START DATASET EXCERPTS

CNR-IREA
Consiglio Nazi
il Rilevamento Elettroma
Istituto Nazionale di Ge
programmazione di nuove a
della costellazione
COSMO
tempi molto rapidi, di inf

END DATASET EXCERPTS

◆ WHAT TO WORK ON
Every line in the records has to be written out again exactly.

◆ SOLUTION
CNR-IREA
Consiglio Nazi
il Rilevamento Elettroma
Istituto Nazionale di Ge
programmazione di nuove a
della costellazione
COSMO
tempi molto rapidi, di inf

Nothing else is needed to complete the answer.